Set down, exactly as written, the lines from the top of the data to the line that holds "focal_35mm: 272", and omit the pictures.
START ENTRIES SHOWN
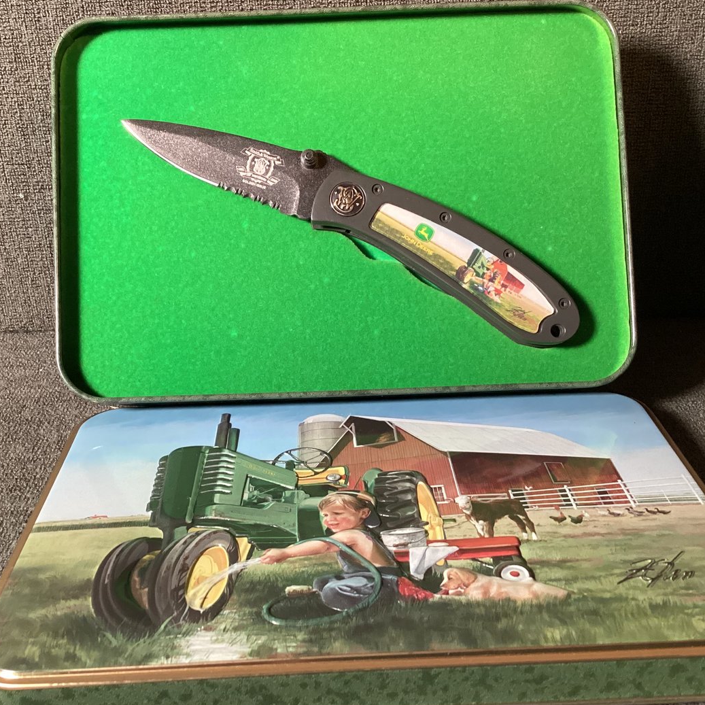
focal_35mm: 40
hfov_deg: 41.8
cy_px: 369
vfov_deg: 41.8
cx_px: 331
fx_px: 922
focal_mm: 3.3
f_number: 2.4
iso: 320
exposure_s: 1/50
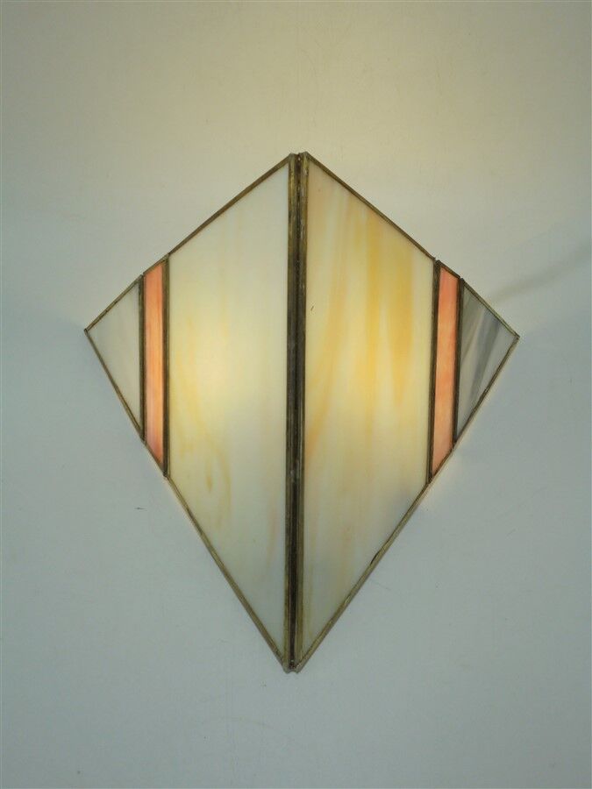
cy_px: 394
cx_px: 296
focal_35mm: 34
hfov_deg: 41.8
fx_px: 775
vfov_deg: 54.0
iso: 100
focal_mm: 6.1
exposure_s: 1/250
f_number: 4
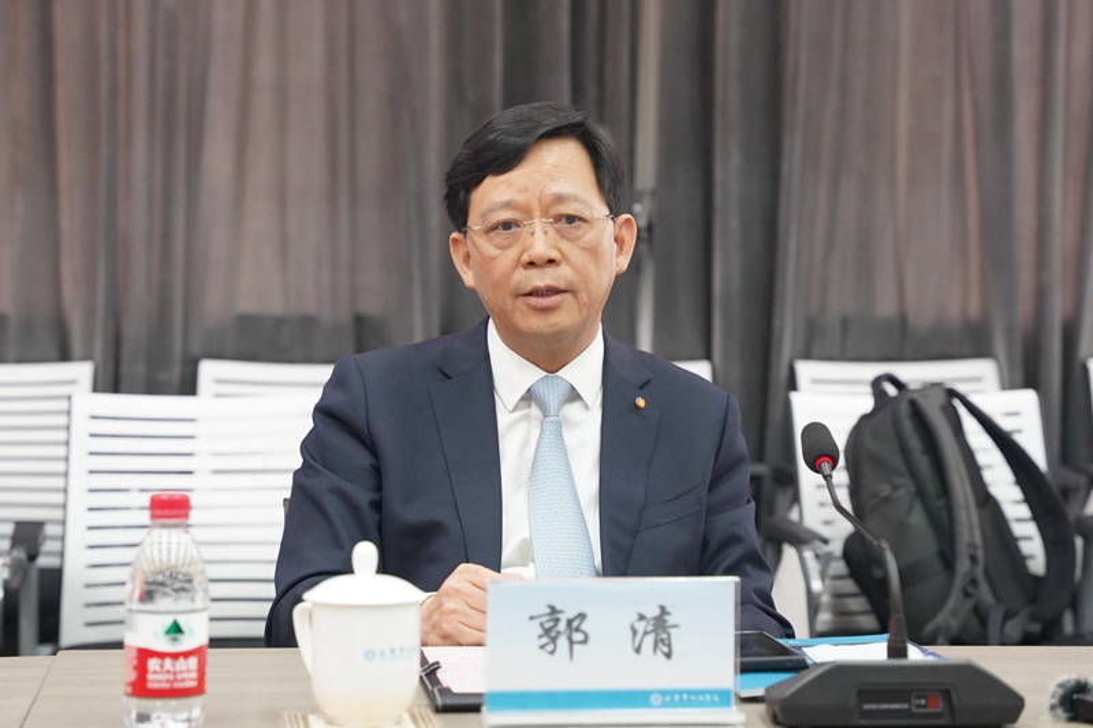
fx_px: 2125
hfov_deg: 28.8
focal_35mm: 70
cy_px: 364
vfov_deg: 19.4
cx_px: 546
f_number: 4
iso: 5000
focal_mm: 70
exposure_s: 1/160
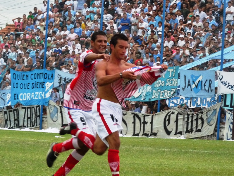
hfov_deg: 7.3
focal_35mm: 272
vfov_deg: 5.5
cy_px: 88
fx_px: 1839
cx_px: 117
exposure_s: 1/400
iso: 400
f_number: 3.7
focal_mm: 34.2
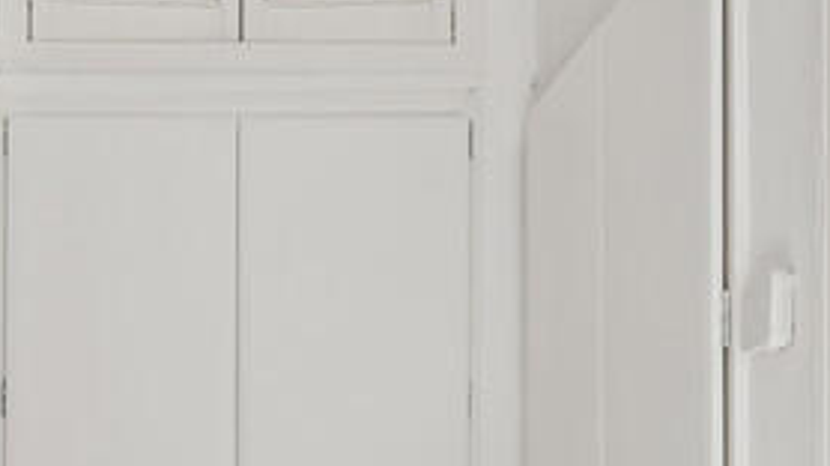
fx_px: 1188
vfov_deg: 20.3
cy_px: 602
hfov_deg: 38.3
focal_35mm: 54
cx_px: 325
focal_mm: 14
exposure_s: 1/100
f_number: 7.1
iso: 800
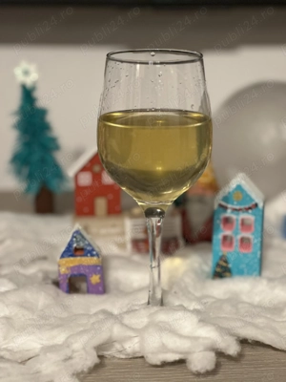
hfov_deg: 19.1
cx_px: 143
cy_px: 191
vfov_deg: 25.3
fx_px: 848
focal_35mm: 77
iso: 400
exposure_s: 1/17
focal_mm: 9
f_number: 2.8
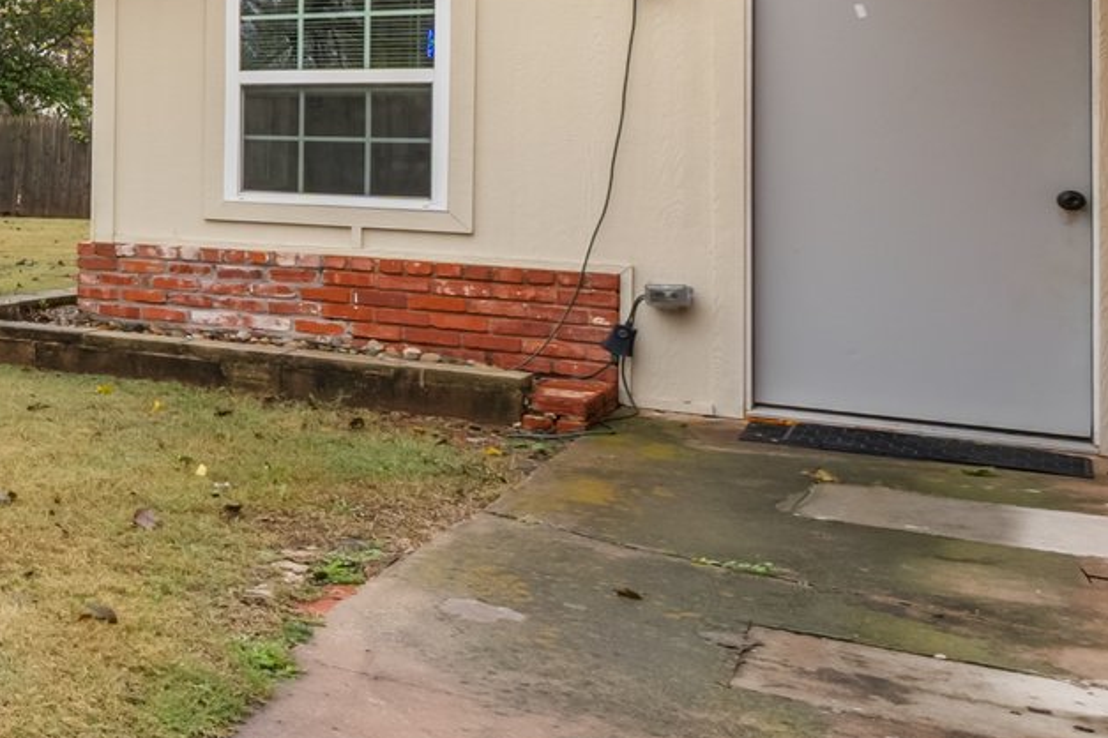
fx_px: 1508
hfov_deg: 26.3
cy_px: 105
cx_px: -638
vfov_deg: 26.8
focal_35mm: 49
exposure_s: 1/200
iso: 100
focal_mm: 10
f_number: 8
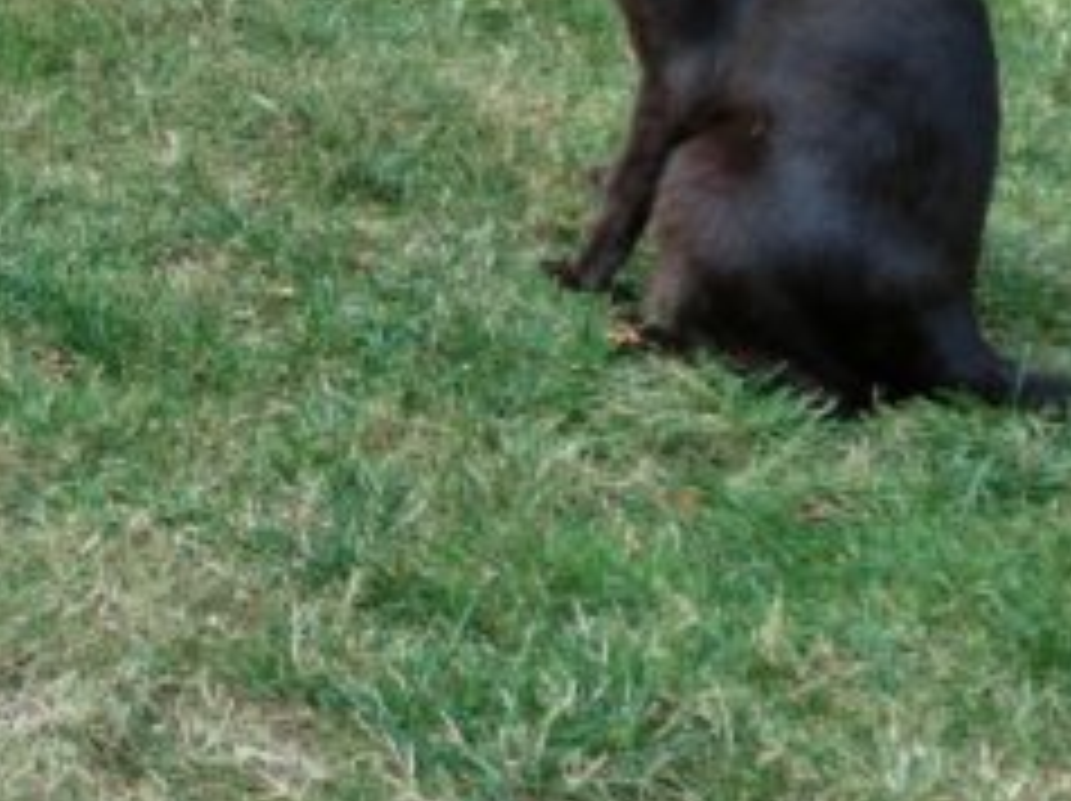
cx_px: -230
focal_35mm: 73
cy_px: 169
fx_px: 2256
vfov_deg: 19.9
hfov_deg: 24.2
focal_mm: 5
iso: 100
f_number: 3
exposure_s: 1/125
END ENTRIES SHOWN
• OUTPUT OF THE EXERCISE
focal_35mm: 40
hfov_deg: 41.8
cy_px: 369
vfov_deg: 41.8
cx_px: 331
fx_px: 922
focal_mm: 3.3
f_number: 2.4
iso: 320
exposure_s: 1/50
cy_px: 394
cx_px: 296
focal_35mm: 34
hfov_deg: 41.8
fx_px: 775
vfov_deg: 54.0
iso: 100
focal_mm: 6.1
exposure_s: 1/250
f_number: 4
fx_px: 2125
hfov_deg: 28.8
focal_35mm: 70
cy_px: 364
vfov_deg: 19.4
cx_px: 546
f_number: 4
iso: 5000
focal_mm: 70
exposure_s: 1/160
hfov_deg: 7.3
focal_35mm: 272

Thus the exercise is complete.